If you are applying a reset you might need to specify a 'pragma' so that the synthesis tool correctly identifies it.
Also latches should use = not <=, when they are enabled they are combinatorial (open) and will not break feedback loops.
This is typical way to create a latch with an asynchronous reset:
//synopsys async_set_reset "rst_an"
always #* begin
if (~rst_an) begin
// Reset
x = 1'b0;
end
else if (latch_open) begin
//next datavalue
x = y ;
end
end
In your case you might want something like :
//synopsys async_set_reset "rst_an"
always #* begin
if (~rst_an) begin
pwr_off_req_latched = 1'b0;
end
else if ( pwr_off_req ) begin
pwr_off_req_latched = 1'b1 ;
end
end
Latches can create problems for timing analysis tools. They also don't map to certain (FPGA) architectures directly, so are much harder for the place-and-route tools. Hence the warnings.
However, what you are asking for is not a latch as I understand the digital logic sense - merely a flipflop which doesn't ever get reset.
So, it can be simplified to a simple d-type flipflop with the D input tied to 1 and the clk input connected to your pwr_off_req signal:
reg pwr_off_req_latched = 0;
always # (posedge pwr_off_req) begin
pwr_off_req_latched <= 1'b1;
end
You'll have no noise rejection on that at all - any positive going edge will latch the flipflop to 1.
If I were doing this, I would run the input into a double-flip-flop synchroniser and then count a few clock pulses of the synchronised signal to make sure it's not noise before setting the latched signal.
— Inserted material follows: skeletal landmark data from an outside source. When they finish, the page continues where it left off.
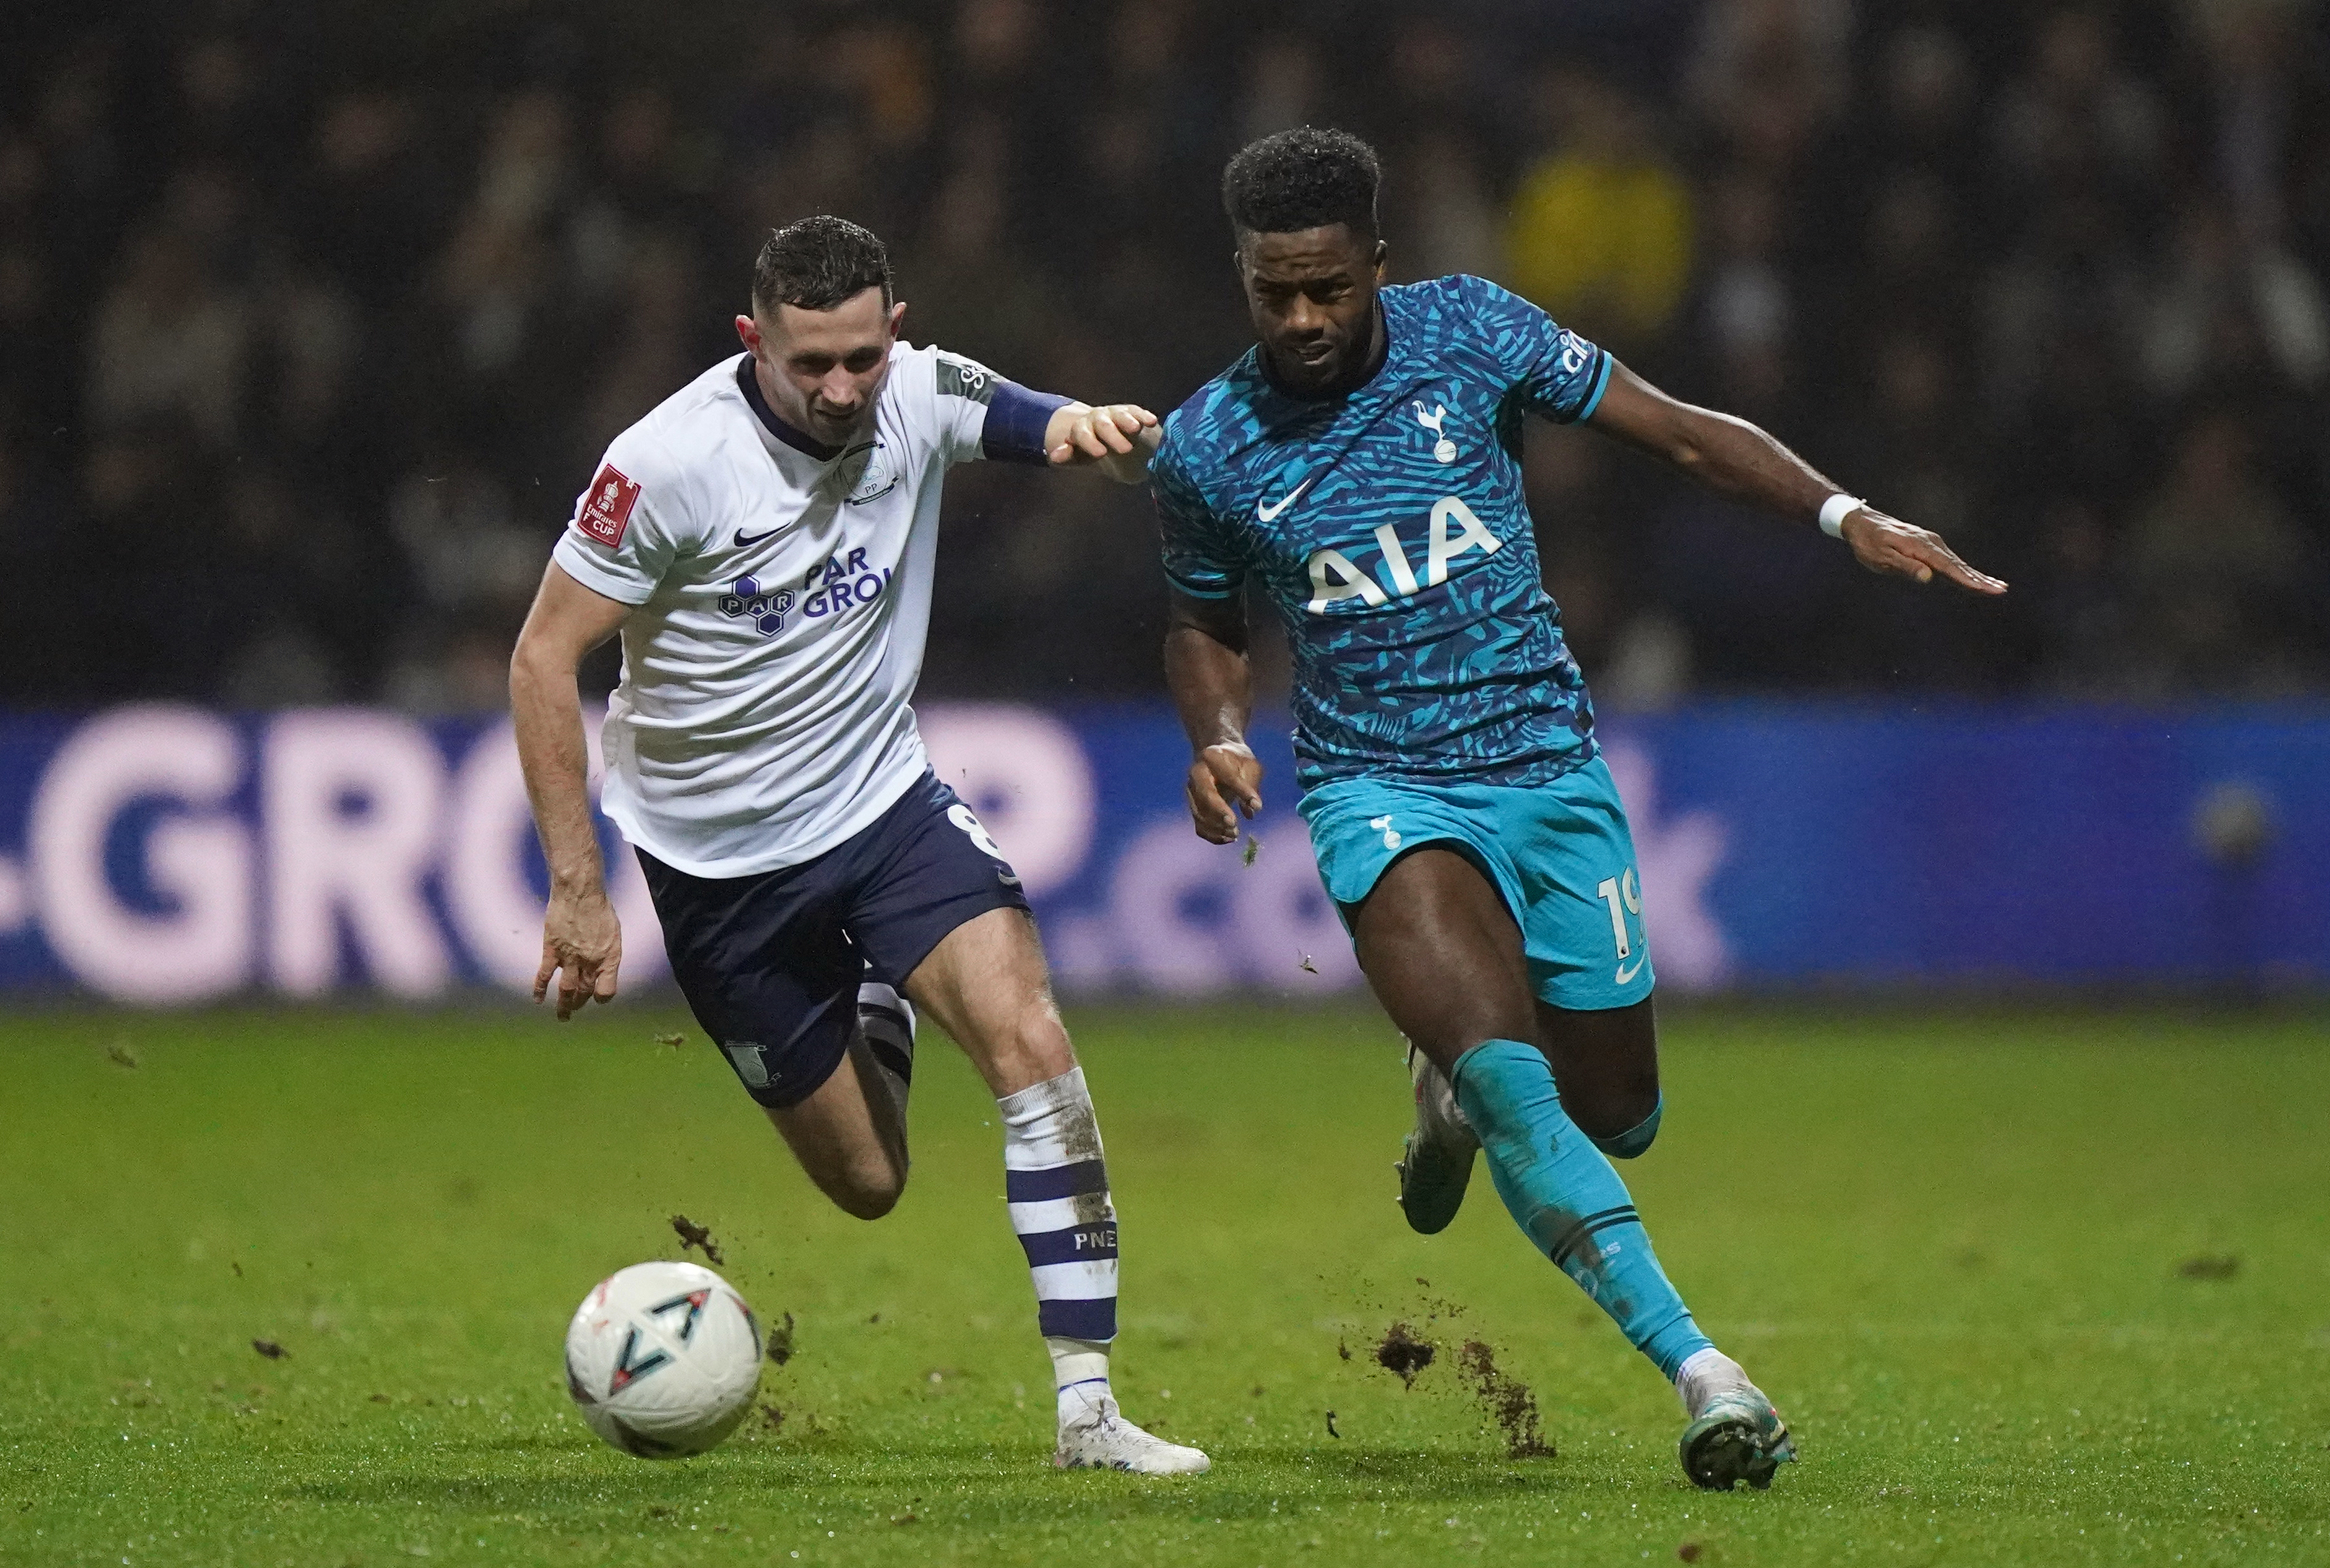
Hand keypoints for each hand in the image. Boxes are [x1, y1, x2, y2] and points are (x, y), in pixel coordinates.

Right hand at [534, 881, 622, 1020]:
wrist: (579, 892)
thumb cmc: (599, 908)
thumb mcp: (613, 932)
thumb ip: (607, 951)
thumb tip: (602, 965)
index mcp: (609, 958)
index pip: (607, 991)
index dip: (602, 998)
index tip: (598, 998)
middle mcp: (590, 962)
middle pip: (585, 991)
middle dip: (581, 1002)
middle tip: (577, 1008)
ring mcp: (569, 958)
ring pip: (566, 990)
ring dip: (564, 1006)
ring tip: (563, 1017)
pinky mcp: (551, 950)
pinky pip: (544, 975)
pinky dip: (540, 989)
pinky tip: (538, 1000)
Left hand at [1046, 402, 1160, 482]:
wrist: (1115, 446)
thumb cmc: (1098, 453)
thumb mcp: (1083, 458)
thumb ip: (1070, 457)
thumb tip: (1054, 457)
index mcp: (1082, 429)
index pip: (1081, 432)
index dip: (1090, 442)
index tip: (1101, 453)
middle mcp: (1098, 418)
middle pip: (1102, 424)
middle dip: (1112, 435)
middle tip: (1125, 450)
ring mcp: (1116, 414)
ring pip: (1120, 415)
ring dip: (1127, 421)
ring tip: (1135, 429)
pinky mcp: (1133, 413)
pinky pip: (1137, 412)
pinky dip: (1143, 416)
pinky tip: (1151, 422)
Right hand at [1186, 741, 1262, 844]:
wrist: (1216, 756)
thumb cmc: (1237, 761)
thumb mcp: (1249, 765)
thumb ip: (1251, 784)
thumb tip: (1253, 809)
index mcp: (1212, 757)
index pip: (1228, 776)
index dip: (1243, 791)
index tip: (1258, 806)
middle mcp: (1196, 773)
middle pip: (1205, 795)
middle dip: (1220, 812)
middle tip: (1234, 824)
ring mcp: (1191, 791)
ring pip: (1199, 813)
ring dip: (1216, 827)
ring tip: (1235, 833)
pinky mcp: (1192, 806)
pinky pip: (1199, 825)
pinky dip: (1212, 835)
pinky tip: (1228, 838)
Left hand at [1841, 507, 2007, 594]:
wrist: (1861, 522)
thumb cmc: (1868, 543)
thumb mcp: (1881, 558)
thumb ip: (1904, 567)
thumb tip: (1928, 577)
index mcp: (1921, 547)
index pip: (1949, 568)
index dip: (1969, 580)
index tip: (1986, 588)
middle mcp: (1931, 543)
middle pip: (1959, 565)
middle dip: (1980, 579)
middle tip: (2001, 590)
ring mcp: (1930, 542)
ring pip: (1956, 562)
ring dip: (1975, 575)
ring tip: (1994, 586)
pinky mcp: (1927, 544)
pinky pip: (1948, 559)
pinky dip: (1961, 569)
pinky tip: (1969, 577)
Unless you are expecting real events shorter than a few clock pulses that'd the way to do it.
Aside:
A "latch" in the digital logic world usually means either
a circuit whose output holds whichever of the two inputs was last high (a Set/Reset or SR latch)
a circuit whose output holds the input value while a control signal is inactive, but follows the input when the control signal is low - a transparent latch
This is in comparison to a flipflop, whose output holds some aspect related to the input(s) when the control signal changes (usually) from low to high, and ignores the inputs except for a tiny time window around that rising edge. These are D-type, T-type and JK-type flipflops, depending on how the output behaves relative to the input.